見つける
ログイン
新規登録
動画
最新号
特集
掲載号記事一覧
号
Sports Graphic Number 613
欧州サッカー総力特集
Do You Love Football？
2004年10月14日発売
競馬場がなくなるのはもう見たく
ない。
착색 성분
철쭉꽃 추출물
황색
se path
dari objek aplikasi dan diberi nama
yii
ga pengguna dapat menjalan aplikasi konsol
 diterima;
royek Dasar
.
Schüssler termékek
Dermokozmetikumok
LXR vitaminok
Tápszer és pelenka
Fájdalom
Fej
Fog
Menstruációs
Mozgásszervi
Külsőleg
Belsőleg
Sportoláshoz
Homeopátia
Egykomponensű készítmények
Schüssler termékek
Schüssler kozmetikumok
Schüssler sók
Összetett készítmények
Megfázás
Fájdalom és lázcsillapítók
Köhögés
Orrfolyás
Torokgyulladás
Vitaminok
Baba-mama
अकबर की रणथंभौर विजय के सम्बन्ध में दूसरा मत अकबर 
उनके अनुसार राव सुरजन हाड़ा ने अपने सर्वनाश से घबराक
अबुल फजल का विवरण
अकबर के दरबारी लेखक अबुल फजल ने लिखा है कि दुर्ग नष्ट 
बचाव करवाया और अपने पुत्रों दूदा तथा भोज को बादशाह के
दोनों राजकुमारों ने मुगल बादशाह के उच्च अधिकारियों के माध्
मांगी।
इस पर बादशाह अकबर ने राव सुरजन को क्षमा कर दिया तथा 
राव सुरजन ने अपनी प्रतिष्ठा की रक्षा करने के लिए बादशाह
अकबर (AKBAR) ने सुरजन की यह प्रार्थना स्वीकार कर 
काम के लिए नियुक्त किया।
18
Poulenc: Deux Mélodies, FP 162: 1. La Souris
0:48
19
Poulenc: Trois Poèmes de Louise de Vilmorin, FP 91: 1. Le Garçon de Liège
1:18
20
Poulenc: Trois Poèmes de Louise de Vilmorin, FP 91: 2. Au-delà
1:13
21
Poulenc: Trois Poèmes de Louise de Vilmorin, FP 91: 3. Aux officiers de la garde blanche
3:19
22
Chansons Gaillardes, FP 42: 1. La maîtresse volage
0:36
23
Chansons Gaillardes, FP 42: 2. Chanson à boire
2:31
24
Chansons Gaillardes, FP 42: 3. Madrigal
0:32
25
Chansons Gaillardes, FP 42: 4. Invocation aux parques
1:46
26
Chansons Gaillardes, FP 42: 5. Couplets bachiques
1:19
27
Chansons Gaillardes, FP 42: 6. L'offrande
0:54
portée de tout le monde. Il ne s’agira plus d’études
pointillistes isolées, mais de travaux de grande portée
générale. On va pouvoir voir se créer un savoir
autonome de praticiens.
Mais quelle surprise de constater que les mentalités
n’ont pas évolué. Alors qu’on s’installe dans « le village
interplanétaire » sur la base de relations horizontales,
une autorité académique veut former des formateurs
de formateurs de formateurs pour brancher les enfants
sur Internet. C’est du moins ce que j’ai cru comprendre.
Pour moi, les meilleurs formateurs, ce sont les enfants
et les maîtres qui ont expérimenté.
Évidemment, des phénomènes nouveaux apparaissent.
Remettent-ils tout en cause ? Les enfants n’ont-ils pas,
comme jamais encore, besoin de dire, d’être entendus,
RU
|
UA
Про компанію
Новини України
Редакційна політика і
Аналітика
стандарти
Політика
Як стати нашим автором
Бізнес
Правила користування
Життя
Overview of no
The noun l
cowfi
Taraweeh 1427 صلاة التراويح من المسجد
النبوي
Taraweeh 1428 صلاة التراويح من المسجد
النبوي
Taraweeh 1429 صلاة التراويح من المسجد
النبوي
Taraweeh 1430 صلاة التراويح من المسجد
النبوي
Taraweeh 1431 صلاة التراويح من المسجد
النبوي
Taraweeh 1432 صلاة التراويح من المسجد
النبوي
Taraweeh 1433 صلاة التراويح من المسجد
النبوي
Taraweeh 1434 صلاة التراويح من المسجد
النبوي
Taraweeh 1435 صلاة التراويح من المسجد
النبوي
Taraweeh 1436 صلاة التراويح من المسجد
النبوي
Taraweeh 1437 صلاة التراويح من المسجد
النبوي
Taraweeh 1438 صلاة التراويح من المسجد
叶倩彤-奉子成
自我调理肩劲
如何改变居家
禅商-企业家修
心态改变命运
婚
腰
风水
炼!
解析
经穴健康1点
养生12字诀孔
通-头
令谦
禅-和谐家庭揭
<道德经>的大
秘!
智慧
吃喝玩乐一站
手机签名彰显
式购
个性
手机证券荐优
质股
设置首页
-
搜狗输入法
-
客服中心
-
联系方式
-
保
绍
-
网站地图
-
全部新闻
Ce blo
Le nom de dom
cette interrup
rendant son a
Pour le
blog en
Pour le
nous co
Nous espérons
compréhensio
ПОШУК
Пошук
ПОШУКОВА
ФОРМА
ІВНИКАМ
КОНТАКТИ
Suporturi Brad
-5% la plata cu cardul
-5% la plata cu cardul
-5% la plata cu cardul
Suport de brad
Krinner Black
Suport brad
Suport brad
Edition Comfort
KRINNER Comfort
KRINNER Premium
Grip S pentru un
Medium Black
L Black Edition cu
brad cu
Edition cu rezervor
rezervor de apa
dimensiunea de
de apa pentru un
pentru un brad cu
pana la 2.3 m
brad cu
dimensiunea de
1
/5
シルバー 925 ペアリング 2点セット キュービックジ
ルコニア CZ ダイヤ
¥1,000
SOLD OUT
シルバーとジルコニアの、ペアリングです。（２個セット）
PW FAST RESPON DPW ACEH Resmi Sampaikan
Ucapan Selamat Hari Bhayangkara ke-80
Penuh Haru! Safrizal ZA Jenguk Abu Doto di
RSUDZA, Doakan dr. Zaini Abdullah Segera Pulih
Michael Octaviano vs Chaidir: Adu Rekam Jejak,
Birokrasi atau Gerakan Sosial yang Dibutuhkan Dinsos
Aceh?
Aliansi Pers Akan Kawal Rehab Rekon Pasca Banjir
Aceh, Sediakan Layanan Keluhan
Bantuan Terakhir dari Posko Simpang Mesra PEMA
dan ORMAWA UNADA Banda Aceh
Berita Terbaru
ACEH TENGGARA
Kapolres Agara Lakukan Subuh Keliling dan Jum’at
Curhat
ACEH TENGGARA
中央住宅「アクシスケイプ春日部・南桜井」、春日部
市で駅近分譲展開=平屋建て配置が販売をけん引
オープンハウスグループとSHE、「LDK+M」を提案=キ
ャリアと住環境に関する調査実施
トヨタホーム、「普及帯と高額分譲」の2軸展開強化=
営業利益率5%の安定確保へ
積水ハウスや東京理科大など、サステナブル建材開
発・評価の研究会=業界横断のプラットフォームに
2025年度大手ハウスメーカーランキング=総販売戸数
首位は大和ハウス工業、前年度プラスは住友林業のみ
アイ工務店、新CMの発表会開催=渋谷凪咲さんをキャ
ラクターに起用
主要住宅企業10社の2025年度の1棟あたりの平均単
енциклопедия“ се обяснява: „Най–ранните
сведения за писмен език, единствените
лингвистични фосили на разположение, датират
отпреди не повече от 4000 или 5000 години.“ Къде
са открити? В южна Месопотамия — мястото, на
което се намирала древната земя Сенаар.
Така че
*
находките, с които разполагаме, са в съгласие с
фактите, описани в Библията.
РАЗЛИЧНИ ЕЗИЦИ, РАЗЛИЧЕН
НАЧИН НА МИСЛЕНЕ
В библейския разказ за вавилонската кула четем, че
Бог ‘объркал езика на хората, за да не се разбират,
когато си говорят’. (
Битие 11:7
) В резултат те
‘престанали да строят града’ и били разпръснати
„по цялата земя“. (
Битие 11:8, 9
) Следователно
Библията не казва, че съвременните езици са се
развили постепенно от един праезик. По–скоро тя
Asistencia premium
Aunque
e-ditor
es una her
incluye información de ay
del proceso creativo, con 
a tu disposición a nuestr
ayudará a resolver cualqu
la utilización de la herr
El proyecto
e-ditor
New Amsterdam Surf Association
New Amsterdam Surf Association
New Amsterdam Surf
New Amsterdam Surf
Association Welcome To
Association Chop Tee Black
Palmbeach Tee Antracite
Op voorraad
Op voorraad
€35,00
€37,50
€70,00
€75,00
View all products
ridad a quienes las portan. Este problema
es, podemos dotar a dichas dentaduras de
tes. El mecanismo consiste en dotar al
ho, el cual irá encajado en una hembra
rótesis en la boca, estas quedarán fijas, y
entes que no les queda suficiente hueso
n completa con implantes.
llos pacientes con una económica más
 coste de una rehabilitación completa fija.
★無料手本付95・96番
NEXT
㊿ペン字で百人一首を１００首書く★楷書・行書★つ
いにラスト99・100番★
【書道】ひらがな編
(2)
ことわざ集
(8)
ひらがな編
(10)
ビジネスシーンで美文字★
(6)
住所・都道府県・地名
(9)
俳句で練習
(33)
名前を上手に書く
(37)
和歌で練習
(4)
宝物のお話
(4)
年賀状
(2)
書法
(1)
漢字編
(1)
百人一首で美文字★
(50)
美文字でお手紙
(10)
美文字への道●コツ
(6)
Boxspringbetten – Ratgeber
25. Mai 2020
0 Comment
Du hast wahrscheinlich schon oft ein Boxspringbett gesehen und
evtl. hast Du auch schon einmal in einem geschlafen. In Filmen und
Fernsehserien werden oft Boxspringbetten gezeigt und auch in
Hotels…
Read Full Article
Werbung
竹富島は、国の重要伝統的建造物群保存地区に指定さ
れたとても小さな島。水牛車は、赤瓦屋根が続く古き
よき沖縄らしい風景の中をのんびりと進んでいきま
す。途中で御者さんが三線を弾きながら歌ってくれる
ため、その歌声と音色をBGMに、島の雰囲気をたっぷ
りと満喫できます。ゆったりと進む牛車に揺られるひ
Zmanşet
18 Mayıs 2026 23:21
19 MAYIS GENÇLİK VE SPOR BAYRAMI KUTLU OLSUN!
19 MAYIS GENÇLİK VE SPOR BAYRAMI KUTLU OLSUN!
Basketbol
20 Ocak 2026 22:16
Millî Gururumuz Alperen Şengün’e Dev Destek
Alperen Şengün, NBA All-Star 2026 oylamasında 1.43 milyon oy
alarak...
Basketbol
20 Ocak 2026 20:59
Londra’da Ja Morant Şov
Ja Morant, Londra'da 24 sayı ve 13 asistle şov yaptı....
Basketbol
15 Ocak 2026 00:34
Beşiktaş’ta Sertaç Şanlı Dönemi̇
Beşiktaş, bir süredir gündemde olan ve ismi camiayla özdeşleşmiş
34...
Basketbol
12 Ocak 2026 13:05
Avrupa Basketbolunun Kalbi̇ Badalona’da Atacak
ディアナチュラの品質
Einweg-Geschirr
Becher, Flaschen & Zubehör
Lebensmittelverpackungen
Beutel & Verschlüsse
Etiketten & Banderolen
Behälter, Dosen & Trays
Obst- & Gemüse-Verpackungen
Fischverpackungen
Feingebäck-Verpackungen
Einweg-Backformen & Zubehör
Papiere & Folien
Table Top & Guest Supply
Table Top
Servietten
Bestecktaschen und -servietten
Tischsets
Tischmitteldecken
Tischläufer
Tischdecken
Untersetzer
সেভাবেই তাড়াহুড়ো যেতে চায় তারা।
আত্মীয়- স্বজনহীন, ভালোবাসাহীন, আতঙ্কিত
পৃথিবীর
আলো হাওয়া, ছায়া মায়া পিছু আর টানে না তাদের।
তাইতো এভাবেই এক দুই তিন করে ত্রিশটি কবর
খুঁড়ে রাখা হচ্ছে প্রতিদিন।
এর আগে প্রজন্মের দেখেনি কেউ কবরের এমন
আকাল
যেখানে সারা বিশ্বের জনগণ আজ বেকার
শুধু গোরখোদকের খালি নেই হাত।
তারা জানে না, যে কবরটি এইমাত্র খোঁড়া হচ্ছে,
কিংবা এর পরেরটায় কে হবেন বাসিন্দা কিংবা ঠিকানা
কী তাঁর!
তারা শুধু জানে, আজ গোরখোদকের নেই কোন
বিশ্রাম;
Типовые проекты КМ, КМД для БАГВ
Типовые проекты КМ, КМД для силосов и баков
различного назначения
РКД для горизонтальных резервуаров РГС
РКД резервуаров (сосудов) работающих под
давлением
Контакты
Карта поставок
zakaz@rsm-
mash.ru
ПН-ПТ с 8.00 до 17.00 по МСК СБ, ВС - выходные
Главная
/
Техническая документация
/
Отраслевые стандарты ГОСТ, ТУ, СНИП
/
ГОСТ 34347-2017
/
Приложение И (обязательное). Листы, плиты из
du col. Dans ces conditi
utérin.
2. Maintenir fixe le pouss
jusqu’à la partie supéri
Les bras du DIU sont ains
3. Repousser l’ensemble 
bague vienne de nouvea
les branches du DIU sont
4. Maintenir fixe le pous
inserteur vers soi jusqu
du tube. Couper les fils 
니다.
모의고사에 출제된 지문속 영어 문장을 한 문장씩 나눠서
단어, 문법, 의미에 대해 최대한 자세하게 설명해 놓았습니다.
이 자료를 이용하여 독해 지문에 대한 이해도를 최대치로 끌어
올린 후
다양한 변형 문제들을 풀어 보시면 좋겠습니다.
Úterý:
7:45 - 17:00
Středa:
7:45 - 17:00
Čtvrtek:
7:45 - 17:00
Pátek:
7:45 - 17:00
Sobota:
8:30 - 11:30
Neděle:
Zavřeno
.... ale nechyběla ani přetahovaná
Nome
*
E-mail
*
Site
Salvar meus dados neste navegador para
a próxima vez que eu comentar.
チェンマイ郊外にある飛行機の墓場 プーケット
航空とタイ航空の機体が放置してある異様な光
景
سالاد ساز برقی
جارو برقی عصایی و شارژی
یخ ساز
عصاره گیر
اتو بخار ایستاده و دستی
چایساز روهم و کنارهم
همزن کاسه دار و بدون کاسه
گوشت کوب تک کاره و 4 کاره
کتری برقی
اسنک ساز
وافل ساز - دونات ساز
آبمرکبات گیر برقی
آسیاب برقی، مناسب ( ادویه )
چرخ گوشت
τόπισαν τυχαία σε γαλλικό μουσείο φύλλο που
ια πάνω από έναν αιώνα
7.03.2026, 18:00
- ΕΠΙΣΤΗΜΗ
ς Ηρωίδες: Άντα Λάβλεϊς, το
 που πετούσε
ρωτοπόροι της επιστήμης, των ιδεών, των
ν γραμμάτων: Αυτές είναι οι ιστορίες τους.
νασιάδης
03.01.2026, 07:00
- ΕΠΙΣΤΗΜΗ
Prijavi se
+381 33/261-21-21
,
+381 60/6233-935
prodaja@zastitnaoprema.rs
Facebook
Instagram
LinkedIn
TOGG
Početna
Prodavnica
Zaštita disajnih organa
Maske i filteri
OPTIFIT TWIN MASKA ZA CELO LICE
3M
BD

---

> _Travail demandé_
Reproduisez à l'identique les items ci-dessus, depuis leur première ligne jusqu'à la ligne contenant « pointillistes isolées, mais », celle-ci incluse.

> _Réponse attendue_
見つける
ログイン
新規登録
動画
最新号
特集
掲載号記事一覧
号
Sports Graphic Number 613
欧州サッカー総力特集
Do You Love Football？
2004年10月14日発売
競馬場がなくなるのはもう見たく
ない。
착색 성분
철쭉꽃 추출물
황색
se path
dari objek aplikasi dan diberi nama
yii
ga pengguna dapat menjalan aplikasi konsol
 diterima;
royek Dasar
.
Schüssler termékek
Dermokozmetikumok
LXR vitaminok
Tápszer és pelenka
Fájdalom
Fej
Fog
Menstruációs
Mozgásszervi
Külsőleg
Belsőleg
Sportoláshoz
Homeopátia
Egykomponensű készítmények
Schüssler termékek
Schüssler kozmetikumok
Schüssler sók
Összetett készítmények
Megfázás
Fájdalom és lázcsillapítók
Köhögés
Orrfolyás
Torokgyulladás
Vitaminok
Baba-mama
अकबर की रणथंभौर विजय के सम्बन्ध में दूसरा मत अकबर 
उनके अनुसार राव सुरजन हाड़ा ने अपने सर्वनाश से घबराक
अबुल फजल का विवरण
अकबर के दरबारी लेखक अबुल फजल ने लिखा है कि दुर्ग नष्ट 
बचाव करवाया और अपने पुत्रों दूदा तथा भोज को बादशाह के
दोनों राजकुमारों ने मुगल बादशाह के उच्च अधिकारियों के माध्
मांगी।
इस पर बादशाह अकबर ने राव सुरजन को क्षमा कर दिया तथा 
राव सुरजन ने अपनी प्रतिष्ठा की रक्षा करने के लिए बादशाह
अकबर (AKBAR) ने सुरजन की यह प्रार्थना स्वीकार कर 
काम के लिए नियुक्त किया।
18
Poulenc: Deux Mélodies, FP 162: 1. La Souris
0:48
19
Poulenc: Trois Poèmes de Louise de Vilmorin, FP 91: 1. Le Garçon de Liège
1:18
20
Poulenc: Trois Poèmes de Louise de Vilmorin, FP 91: 2. Au-delà
1:13
21
Poulenc: Trois Poèmes de Louise de Vilmorin, FP 91: 3. Aux officiers de la garde blanche
3:19
22
Chansons Gaillardes, FP 42: 1. La maîtresse volage
0:36
23
Chansons Gaillardes, FP 42: 2. Chanson à boire
2:31
24
Chansons Gaillardes, FP 42: 3. Madrigal
0:32
25
Chansons Gaillardes, FP 42: 4. Invocation aux parques
1:46
26
Chansons Gaillardes, FP 42: 5. Couplets bachiques
1:19
27
Chansons Gaillardes, FP 42: 6. L'offrande
0:54
portée de tout le monde. Il ne s’agira plus d’études
pointillistes isolées, mais de travaux de grande portée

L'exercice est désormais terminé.